Дурные предчувствия, охватившие Европу, мгновенно отразились и на нью-йоркской богеме, где быстрые изменения довоенных нравов полностью преобразили то, что художники тогда, как и сейчас, называли «ситуацией». Так что после биржевого краха художники, по-видимому, не испытали сильного потрясения. Лишь через два – три года начали иссякать скудные источники дополнительного дохода – мытье посуды, покраска домов, плотницкие работы или случайные уроки. При всей своей бедности представители богемы ухитрялись жить на то, что осталось от изобильных двадцатых годов. При этом с наступлением Великой депрессии художники оказались в совершенно новом социальном контексте. Некоторые поначалу даже приветствовали Депрессию, считая ее «великим уравнителем», долгожданным катаклизмом, способным дать толчок гуманистической Америке. Но, судя по воспоминаниям, вид хлебных очередей и всеобщее отчаяние, последовавшее за обвалом биржевых котировок, произвели на художников и скульпторов, которые в первые годы Депрессии были молоды, угнетающее впечатление. Художники Нью-Йорка вдруг увидели, что место их обитания, столь милое их сердцу своей анархической энергией, за ночь превратилось в унылый квартал умирающих духов. Физические муки голода были не столь мучительны, как психологический шок, приведший в смятение даже самых вдумчивых американцев. Ничто, даже обширная литература крушения надежд, характерная для Америки двадцатых, не подготовило художников к реальности всеобщего отчаяния. Этот гигантский сдвиг, повлекший за собой изменения во всем, начиная с мелочей – что можно съесть на завтрак при неимоверно оскудевшем бюджете? – и кончая серьезными проблемами – как рисовать без красок и холста или сохранить свою индивидуальность среди всеобщего отчаяния, – заставил забыть о таких понятиях, как преемственность и последовательность. Бурные общественные изменения, несомненно, сыграли решающую роль в формировании нового поколения художников. (На мой взгляд, это относится и ко всем последующим «направлениям» в искусстве США, которые тоже обусловливались глубокими изменениями социальной и политической ситуации с каждым десятилетием.)

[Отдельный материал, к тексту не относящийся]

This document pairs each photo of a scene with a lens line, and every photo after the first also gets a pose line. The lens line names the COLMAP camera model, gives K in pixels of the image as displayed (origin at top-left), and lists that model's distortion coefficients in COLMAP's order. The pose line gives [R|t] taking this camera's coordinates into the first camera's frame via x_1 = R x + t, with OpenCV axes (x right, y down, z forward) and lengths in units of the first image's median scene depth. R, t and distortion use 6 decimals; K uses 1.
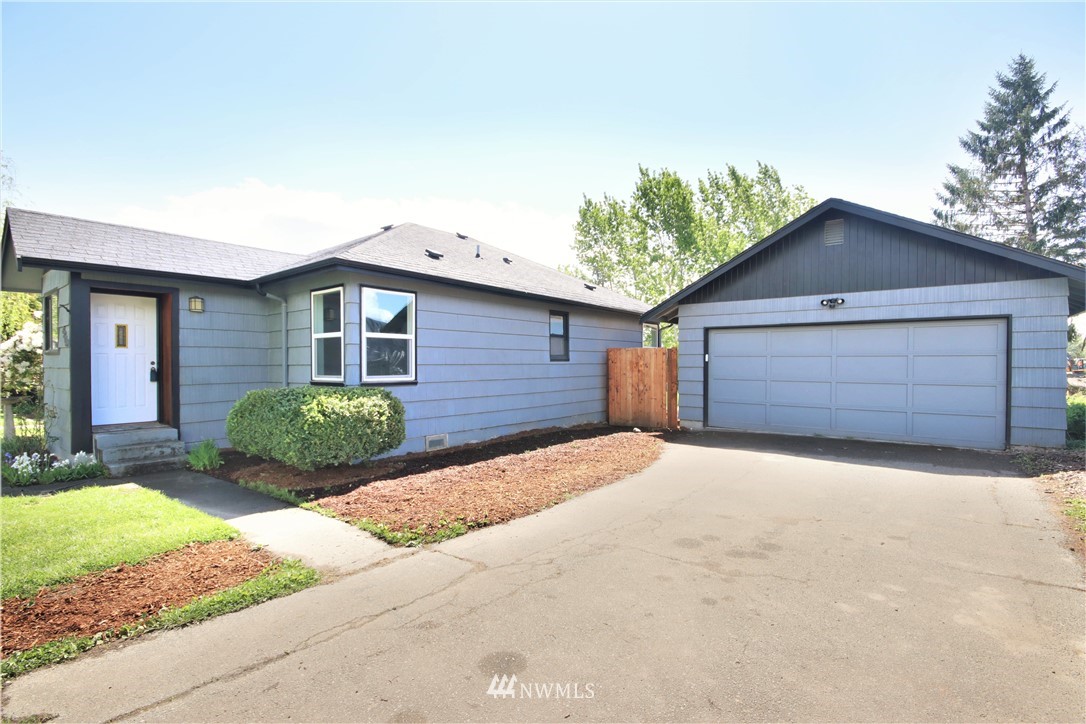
lens RADIAL K [[502.0, 0, 546.7], [0, 502.0, 368.1], [0, 0, 1]] dist [0.001502, -0.007010]
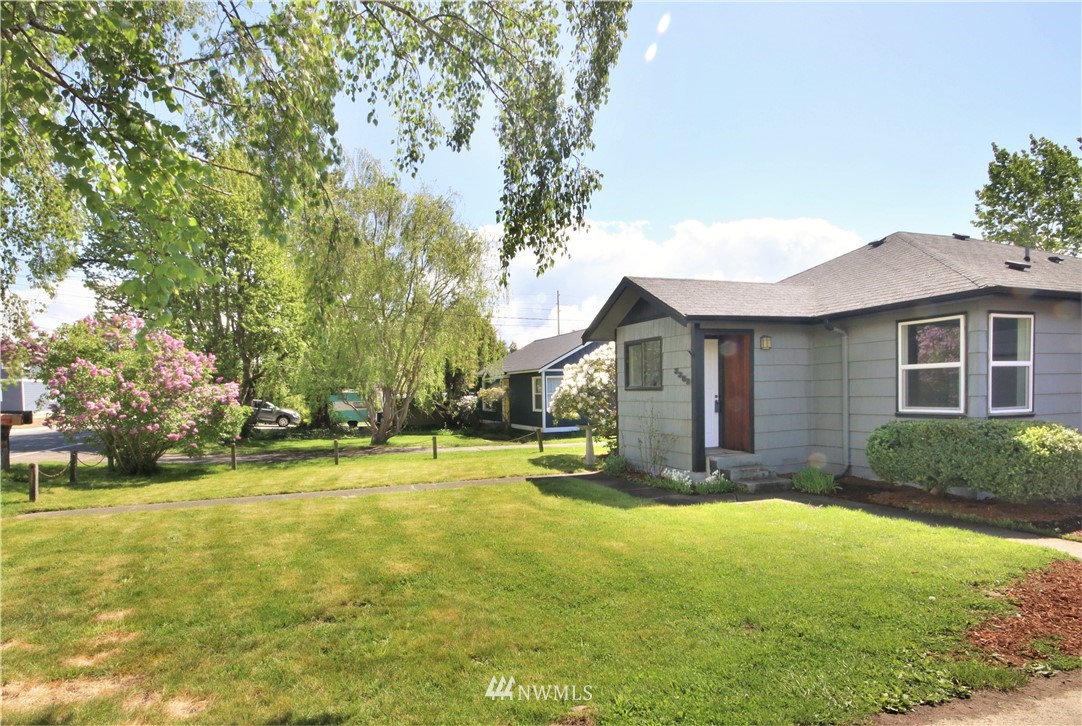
lens RADIAL K [[559.3, 0, 489.7], [0, 559.3, 408.0], [0, 0, 1]] dist [-0.000901, -0.007053]
pose [[0.831418, -0.001498, -0.555645, -0.375469], [0.016561, 0.999619, 0.022086, -0.014924], [0.555400, -0.027565, 0.831126, -0.260767]]
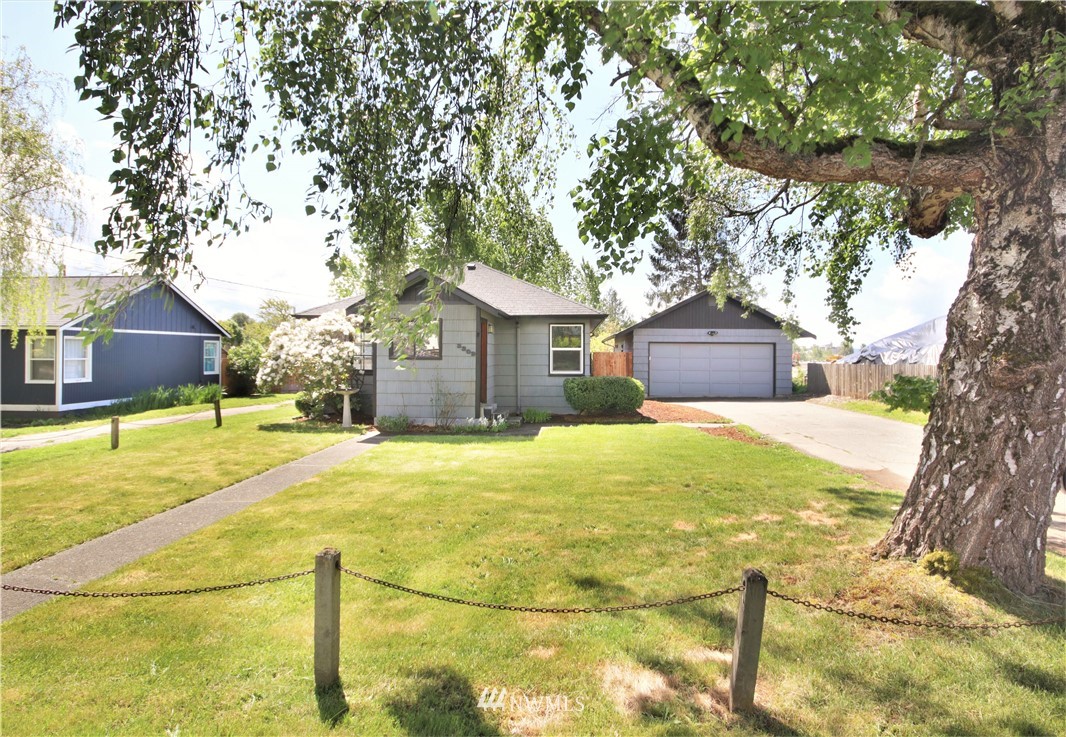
lens RADIAL K [[547.7, 0, 533.4], [0, 547.7, 360.0], [0, 0, 1]] dist [-0.001273, 0.000223]
pose [[0.825715, -0.003213, 0.564078, -1.152782], [0.000093, 0.999985, 0.005558, -0.025112], [-0.564088, -0.004537, 0.825702, -0.412497]]
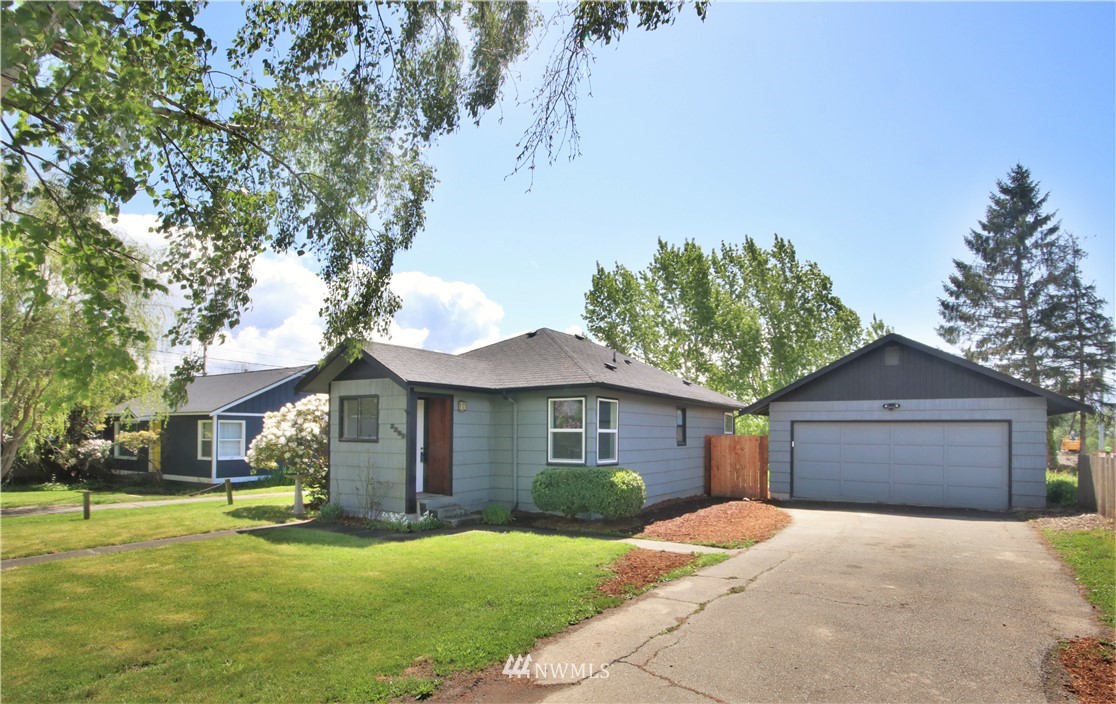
lens RADIAL K [[586.9, 0, 559.5], [0, 586.9, 428.6], [0, 0, 1]] dist [-0.005638, 0.004425]
pose [[0.995433, 0.008710, 0.095063, -0.421822], [-0.006893, 0.999788, -0.019424, -0.026260], [-0.095212, 0.018680, 0.995282, -0.444845]]
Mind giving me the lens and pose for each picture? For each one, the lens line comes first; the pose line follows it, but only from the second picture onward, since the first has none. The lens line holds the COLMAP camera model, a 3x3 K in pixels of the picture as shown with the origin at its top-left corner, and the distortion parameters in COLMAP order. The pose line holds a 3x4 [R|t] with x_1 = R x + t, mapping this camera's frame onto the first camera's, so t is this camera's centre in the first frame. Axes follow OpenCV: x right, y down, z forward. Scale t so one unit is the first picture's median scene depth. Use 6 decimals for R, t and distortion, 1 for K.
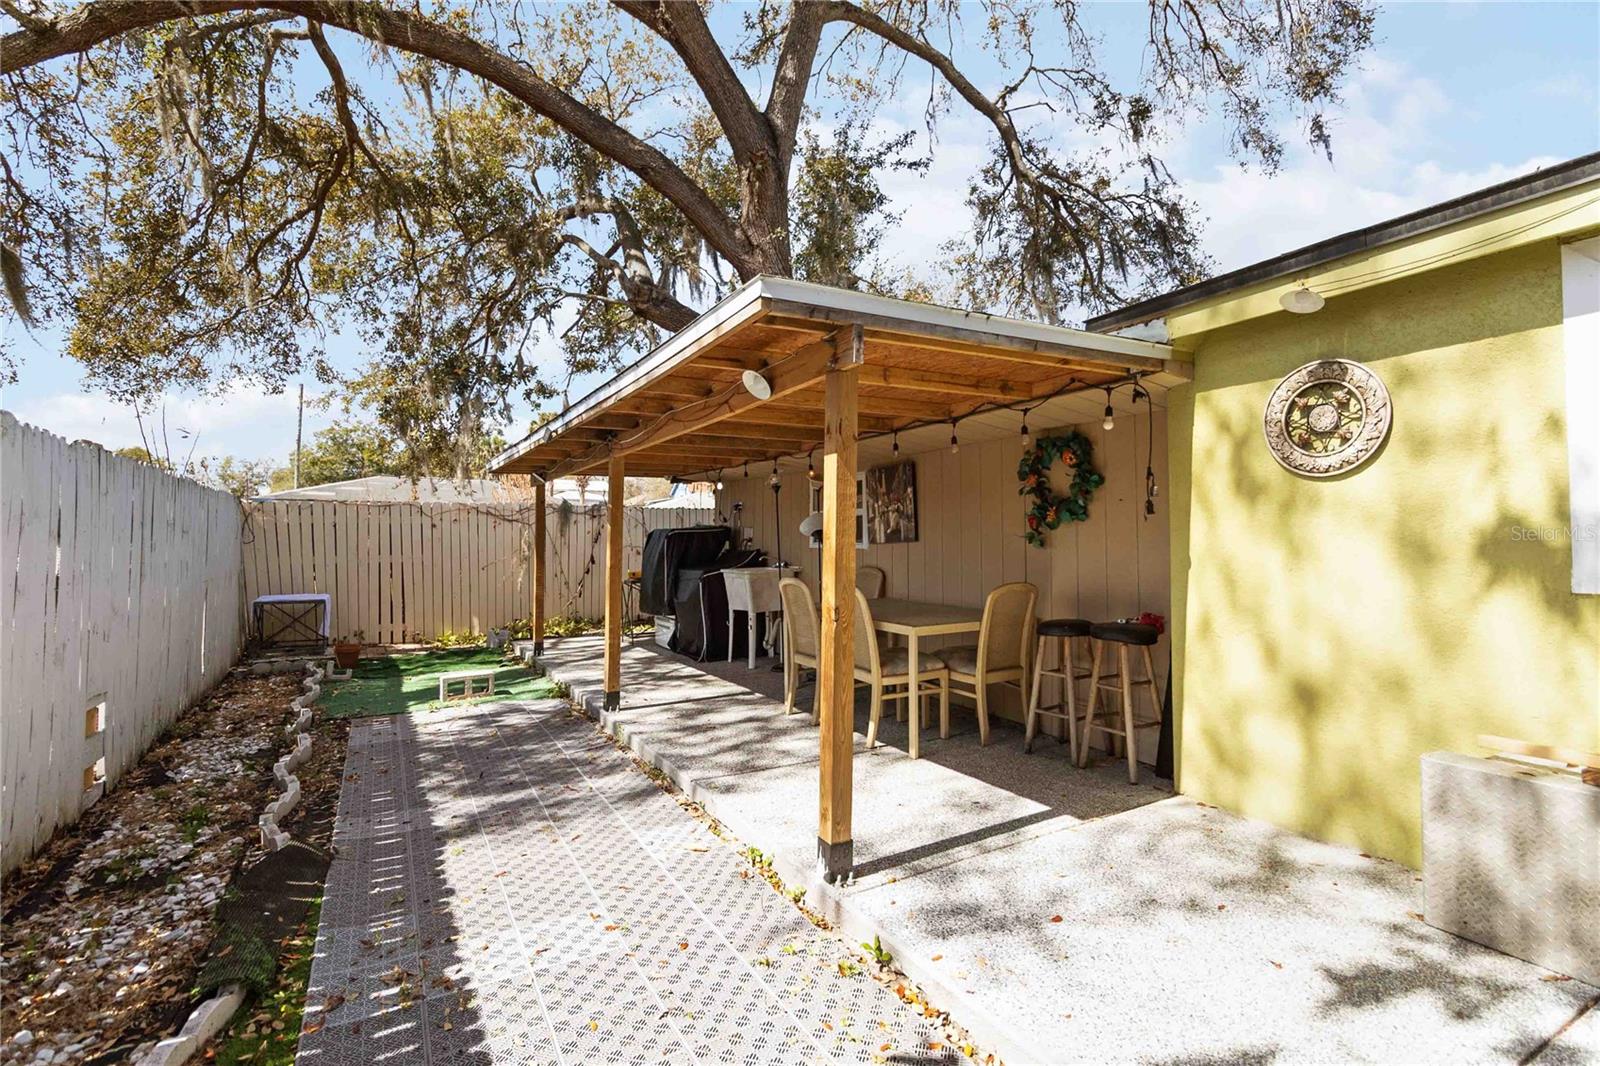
lens RADIAL K [[755.6, 0, 799.8], [0, 755.6, 515.7], [0, 0, 1]] dist [0.004096, 0.001597]
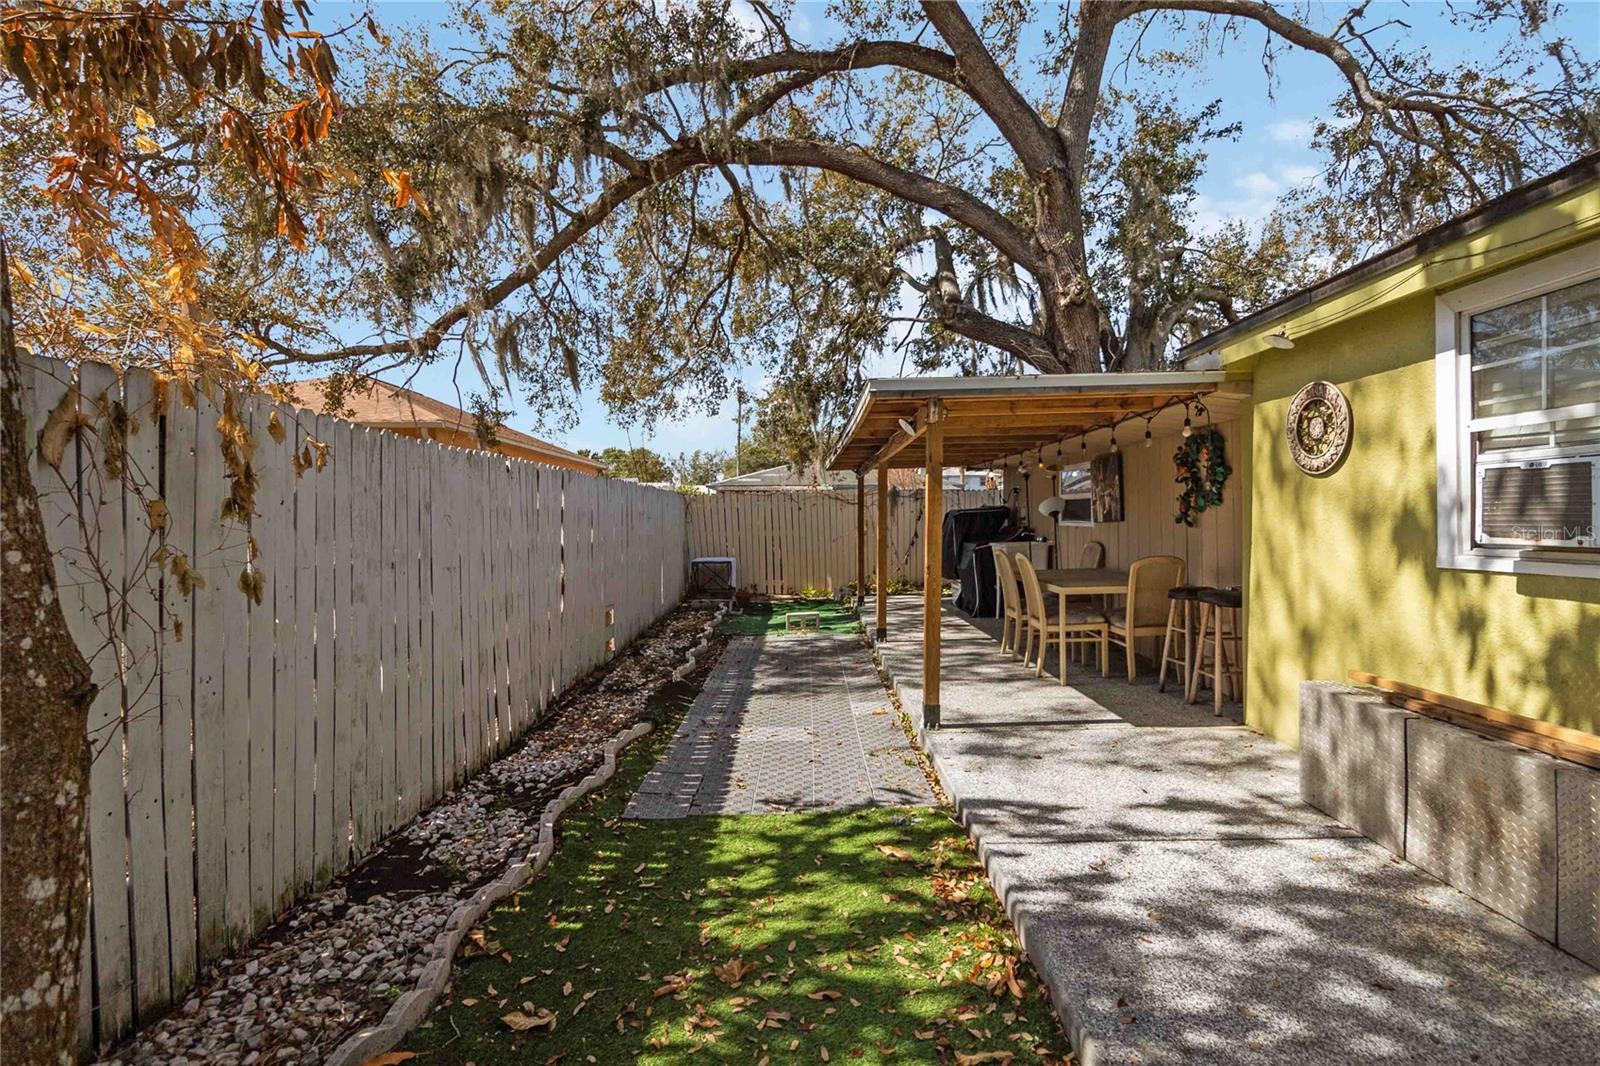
lens RADIAL K [[755.6, 0, 799.8], [0, 755.6, 515.7], [0, 0, 1]] dist [0.004096, 0.001597]
pose [[0.865811, -0.012737, -0.500209, 0.272649], [0.031334, 0.999094, 0.028795, -0.021377], [0.499390, -0.040604, 0.865426, -0.248046]]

Когда художник, живший в центре Нью-Йорка, переступал порог своего дома в начале тридцатых, его прежний энтузиазм, вызванный уже тем, что он находится в центре американской культуры, какова бы она ни была, заметно остывал при виде наспех устроенной благотворительной столовой. Глядя на очереди за хлебом, на то, как подавленные, сломленные люди наполняли нью-йоркский воздух мертвенной тишиной, художник не мог не впасть в уныние. Если он шел по Юнион-сквер, то встречал менее уступчивых членов разоренного общества – тех, кто грозился, возражал, предлагал различные выходы, от политического переворота до утопических схем страхования жизни. И гнетущая тишина, и возбужденные крики – все внушало беспокойство. Ни один художник, как бы ни был он предан искусству ради искусства, не мог укрыться от неотступных взглядов своих современников.
Были среди художников те, кто освоился в «зажиточных кварталах», завязал знакомства с либеральными коллекционерами, стал завсегдатаем изысканных галерей. Но даже они в это страшное время, с 1929 по 1933 год, сталкивались с печальными свидетельствами того, что Эдмунд Уилсон назвал «землетрясением». Даже прогуливаясь по 5-й авеню, нельзя было не заметить картину, которую Мэри Хитон Ворс описала на страницах «Нью Репаблик»: бульвар, потерявший свой блеск, заполненный «оборванными, опустившимися людьми, потерявшими работу».